1 magnetic calibration, Hard-iron effects, Soft-iron effects – PNI FieldForce Trax User Manual
Page 17: Temperature effects, Magnetic calibration
PNI Sensor Corporation
DOC#1016505 r06
TRAX User Manual
Page 13
5.1
Magnetic Calibration
Two fundamental types of magnetic distortion exist: hard-iron and soft-iron. These are
discussed in the following paragraphs, plus a discussion on how temperature also affects
magnetic fields and other considerations. For more information on magnetic distortion and
calibration, see PNI’s white paper “Local Magnetic Distortion Effects on 3-Axis
Compassing” at PNI’s website
Hard-Iron Effects
Hard-iron distortions are caused by permanent magnets and magnetized objects in
close proximity to the sensors. These distortions add or subtract a fixed component to
each axis of the magnetic field reading. Hard-iron distortions usually are unchanging
and in a constant location relative to the sensors, for all heading orientations.
Soft-Iron Effects
Magnetically “soft” materials effectively bend the magnetic field near them. These
materials have a high magnetic permeability, meaning they easily serve as a path for
magnetic field lines. Unlike hard-iron effects, soft-iron effects do not increase or
decrease the total field in the area. However, the effect of the soft-iron distortion
changes as the host system’s orientation changes. Because of this, it is more difficult
to compensate for soft-iron materials.
Temperature Effects
While the hard-iron and soft-iron distortion of a system may remain quite stable over
time, normally the distortion signature will change over temperature. As a general
rule, the hard-iron component will change 1% per 10°C temperature change. Exactly
how this affects heading depends on several factors, most notably the hard-iron
component of the system and the inclination, or dip angle.
Consider the example of a host system with a 100 µT hard-iron component. This is a
fairly large hard-iron component, but not completely uncommon. A 10°C
temperature change will alter the magnetic field by ~1 µT in the direction of the hard-
iron component. Around San Francisco, with an inclination of ~60°, this results in up
to a couple of degrees of heading change over 10°C.

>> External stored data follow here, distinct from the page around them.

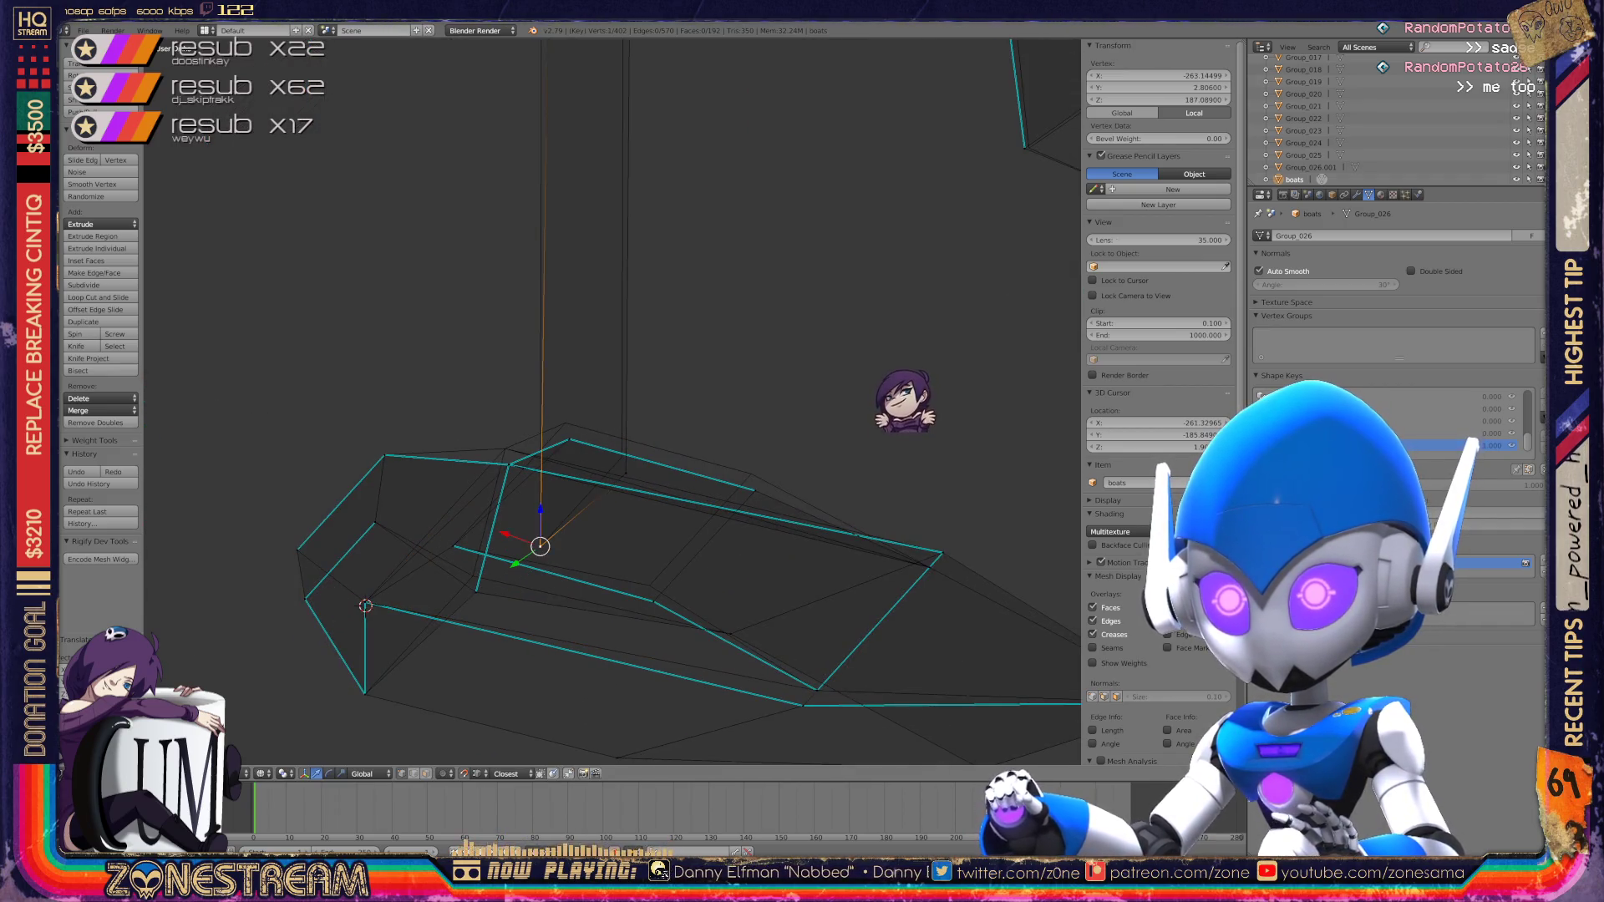
Step: Select the top vertex of the tall edge and its neighbouring vertex
right_click(623, 449)
scroll(623, 449, "up", 8)
middle_click_drag(681, 501, 581, 660, "shift")
right_click(585, 215)
middle_click_drag(585, 215, 674, 144, "shift")
right_click(673, 144)
Step: Frame the whole hull and snap the vertex onto another vertex
key("Home")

Consequently, no matter how stable a compass is over temperature, it is wise to
recalibrate over temperature since the magnetic signature of the host system will
change over temperature. The TRAX helps accommodate this issue by allowing the
user to save up to 8 sets of magnetic calibration coefficient sets, so different
calibration coefficients can be generated and loaded at different temperatures.